He nodded to Dwalin as he left the room and held back another sigh as the dwarf fell into step behind him. Though he’d planned to make sure there was a permanent guard for Bilbo, Dwalin still hadn’t gotten around to it. That might have been Bilbo’s fault, he’d demanded he have some say when it came to his shadow.
Their arrival in the council room went mostly unnoticed; everyone settling in and preparing for the discussion that would follow. Balin smiled at him and gestured to the seat next to him. “How are you?”
“I’m fine, just spending some time in the garden,” Bilbo shrugged, “it’s been nice to have some quiet time.”
“I never really understood gardening,” Tor said, drawing everyone’s attention, “it never seemed to have much purpose.”
“Well, the food that’s grown is certainly helpful,” Bilbo pointed out, “but really, it’s a family bonding activity. Everyone wants to be around the faunts as they grow, and it’s good for the child as well.”
“We prefer to bond with training,” Umoni said.
“That seems a little dangerous.”
“The dwarflings begins with easy weapons, made of wood,” Nelack’s sarcasm was a blunt object in the room, much like the dwarf himself.
“But surely while they’re growing you take more care?”
Before anyone could say anything a guard leaned into the room, “The dwarves from Dale are here.”
“Alright,” Balin straightened his papers, “send them in.”
A group of dwarves entered, dirty, but well fed and smiling. It released a knot in Bilbo’s chest that had formed. He’d known this was their only option, but so much could have gone wrong.
“Who will speak for you?” Thosgrat asked.
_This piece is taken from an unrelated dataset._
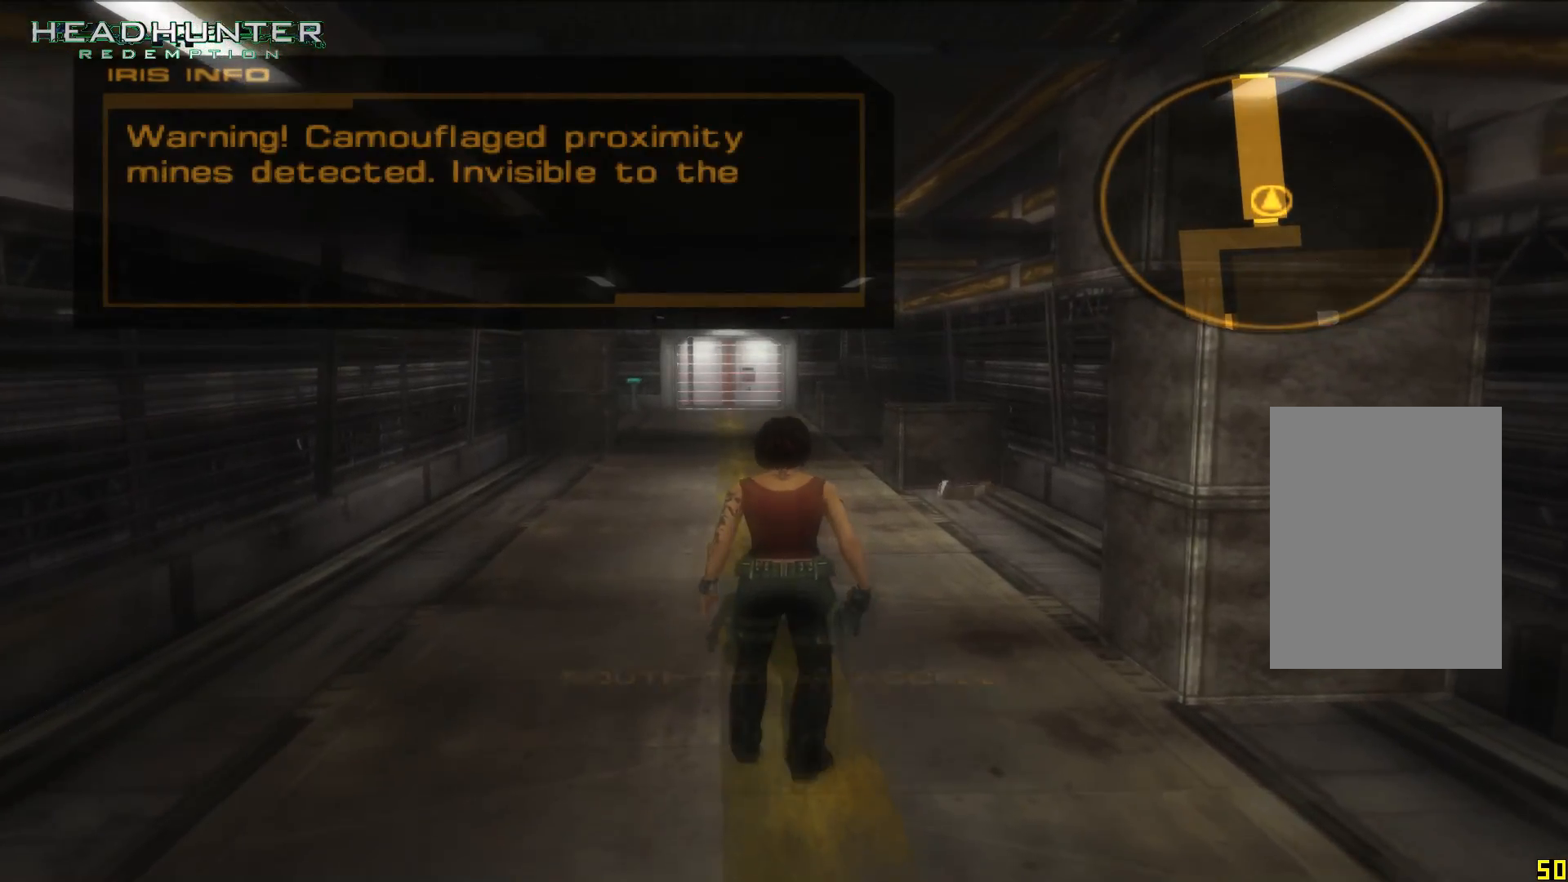
{"dt_ms": 500, "buttons": [], "left_stick": "center", "right_stick": "center", "button_events": []}
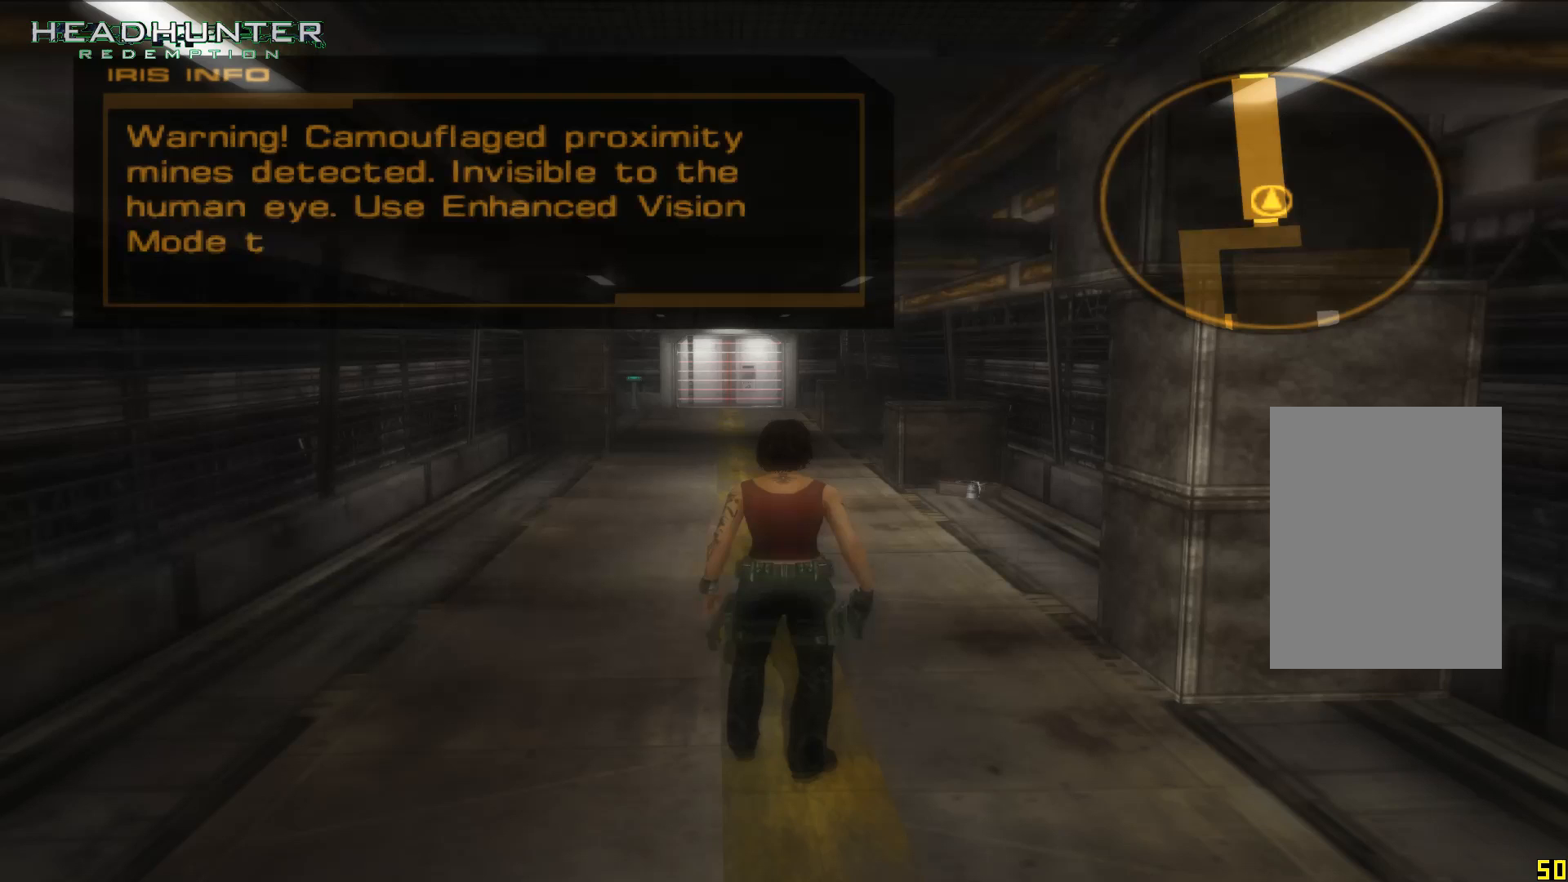
{"dt_ms": 500, "buttons": [], "left_stick": "center", "right_stick": "center", "button_events": []}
“I will,” a shorter than normal dwarf stepped forward, his brown braids were dusted with dirt and his mustache twitched as he spoke.
“Talin son of Valin. I believe you were placed in charge while in Dale?”
“Yes, sir,” Talin nodded.
“And can you describe your experience?”
“They were very kind,” Talin’s face was open and sincere. “Upon our arrival the men provided us with a mostly in tact building. We had a roof over our heads, and every morning they sent us off with breakfast. We were brought lunch by whatever women remained from watching children or foraging in the woods. Dinner was provided when we finished.”
“What were you able to accomplish?”
“We finished repairing the main meeting hall, and another large building. The men stayed their with their families while we worked on other buildings. We were able to complete a few homes as well as some of the marketplace. Even if it wasn’t enough, everyone will have shelter for the winter.”
“I’m glad to hear that. The next group will continue your work.” Talin nodded and the group of dwarves exited. “It seems this was a very profitable venture for both groups.”
Nelack snorted at Balin’s words, “We could have accomplished much more without losing valuable help to the men of Dale.”
“I don’t think so,” Bilbo disagreed. “We needed the food they were able to provide and they needed our help with rebuilding.”
“We probably would have been fine,” Nelack countered.
“I’m pretty sure that we wouldn’t have been, and there was the problem of the caravans arriving. Do you really think we could have supported them as well?”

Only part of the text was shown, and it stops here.